The Glory of Repentance

Repentance and confession of sin is hard. It hurts, it's embarrassing, it's awkward and shameful. Sometimes, people have ignored the sins, hoping they would just go away by themselves. Frequently there have been lies -- both to self and to others -- in order to cope, in order to pretend the pain wasn't there. We manufacture ways of pretending the guilt isn't there.

But it's still there. It haunts us. It hangs down on us. It colors days, nights, weeks, months, years. When the Lord's hand is heavy upon us, there's no peace.

And to live like this is to live like ordinary human beings. Normal people descended from Adam live like this, and they think it strange that we make a big deal about it. Why stress about sin and guilt? Lots of pain, lots of hurt, why not just make the best of hard circumstances? And with a bit of creativity, a few more lies, a hard heart and a stiff upper lip, people can get by. They compensate for the pain and guilt in a million ways, and they do get by.

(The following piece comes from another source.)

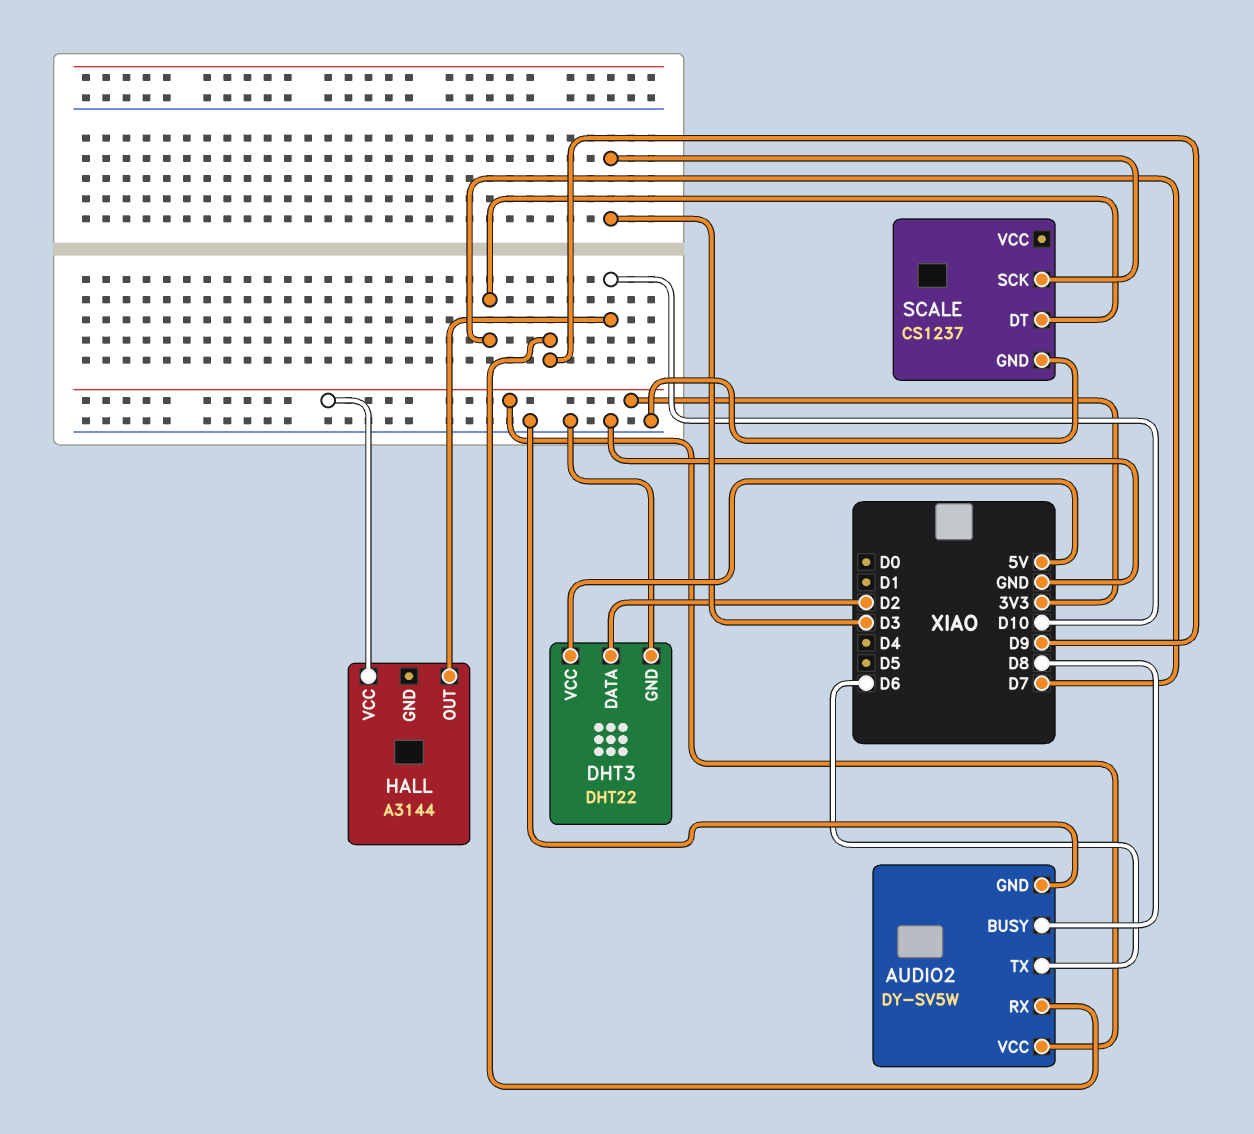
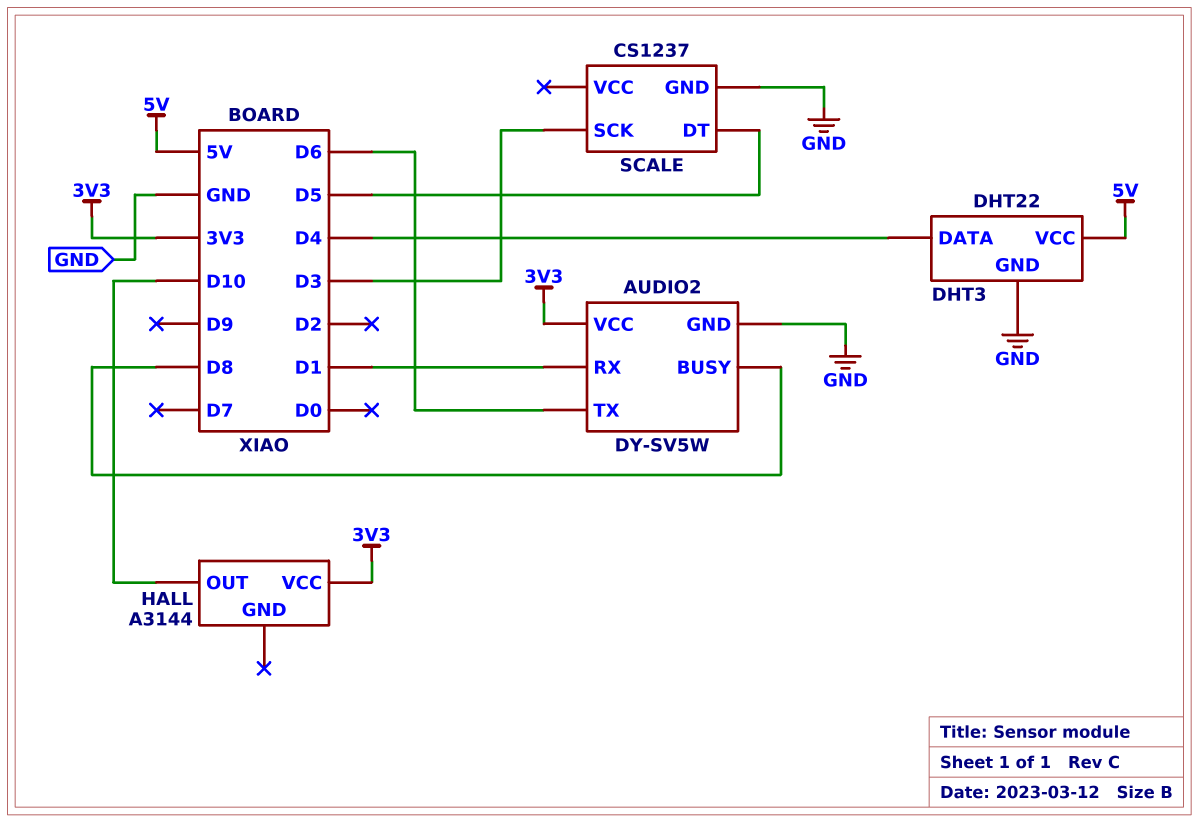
AUDIO2 pin RX: D9 -> D1
DHT3 pin DATA: D2 -> D4
SCALE pin DT: D7 -> D5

But there's nothing exceptional about getting by. There's nothing really surprising, nothing astonishing about compensating for sin, making up for failures, coping with guilt. That's all normal, ordinary, and average. And the Christian faith is not interested in helping people cope. The gospel is not interested in helping people do ordinary human things.

Jesus died and rose again and poured out His Spirit upon all flesh in order to remake humanity, in order to raise the sons of earth, in order that a new humanity might emerge empowered by the Spirit. And this new way of being human is not satisfied with the status quo, is not content to live life coping, limping, and bracing. This new way of living is at war with all sin and guilt and evil, and the great weapon we have been granted is the sword of the Spirit, the Word of God which identifies sin, locates it, and then teaches us how to eradicate it. And the Bible calls this warfare repentance.

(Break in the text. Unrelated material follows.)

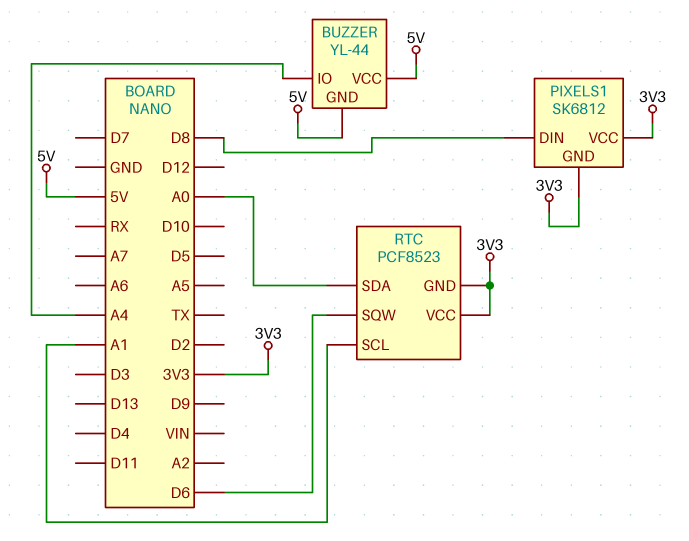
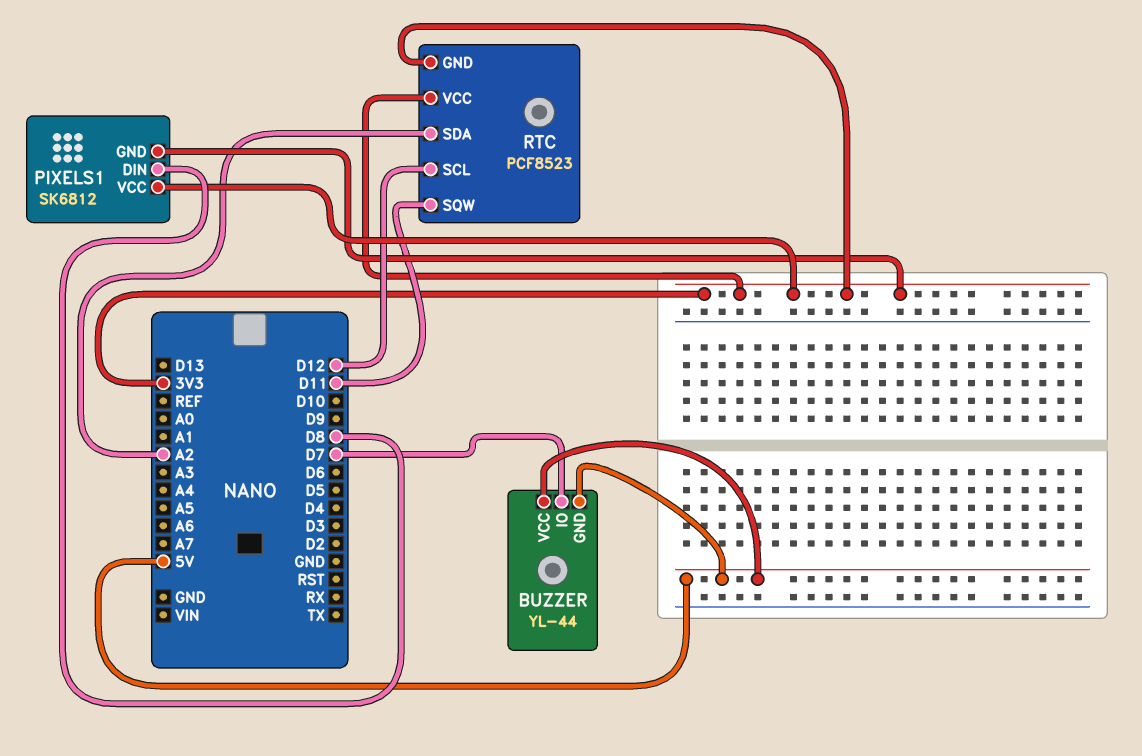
BUZZER pin IO: A4 -> D7
RTC pin SCL: A1 -> D12
RTC pin SDA: A0 -> A2
RTC pin SQW: D6 -> D11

And this looks crazy. The cross of Christ has always appeared foolish to the world. The cross of Christ is the way of self-denial, the way of humiliation, the way of confession, the way of forgiveness. And it looks and feels like dying, and it is a form of dying. But it is the power of God on display. When Christians repent, when they confess their sins, when they own their faults, their lies, their lust, their immorality, and confess their sins and ask for forgiveness, God forgives them and their sins are washed away.

What looks like folly and what feels awkward and painful (and it is) is simultaneously a wonderful, overflowing glory.

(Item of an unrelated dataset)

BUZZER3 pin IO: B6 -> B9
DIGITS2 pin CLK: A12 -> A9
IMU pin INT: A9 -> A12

Normal people don't confess their sins. Ordinary human beings don't ask for forgiveness for lies and treachery that no one will ever find out about. Normal people don't do that. But the Spirit isn't for coping; the Spirit isn't a crutch. The Spirit explodes the old ways of doing life, and He empowers people to repent. The Spirit empowers new life. And this new way of being human is far more exotic than walking on water, even more dangerous than calling plagues down on a world dominating empire. This new way of being human is entrusted with the sacred task of doing battle with evil itself. And in the power of the Spirit, with the sword of the Spirit, men and women rip into their own souls, tearing out the old man, tearing out the old cancerous sin.

And that takes courage, that takes guts, and more than that, it takes the new, resurrected life of God in us. But it is glorious. When men and women confess their sins and repent down to the ground, it is like a fireworks display, like a surging army with banners, terrible and grim. Every act of repentance is another earthquake shaking down the old creation, and another ray of sun, the new creation bursting through the shadows.

And that's why God rejoices more over one sinner who repents than over ninety-nine righteous persons who need no repentance (Lk. 15:7-10). There is a roar of gladness and joy in the presence of God when sinners repent, and the world is a little newer every time the words, "please forgive me," are spoken in sincerity and truth.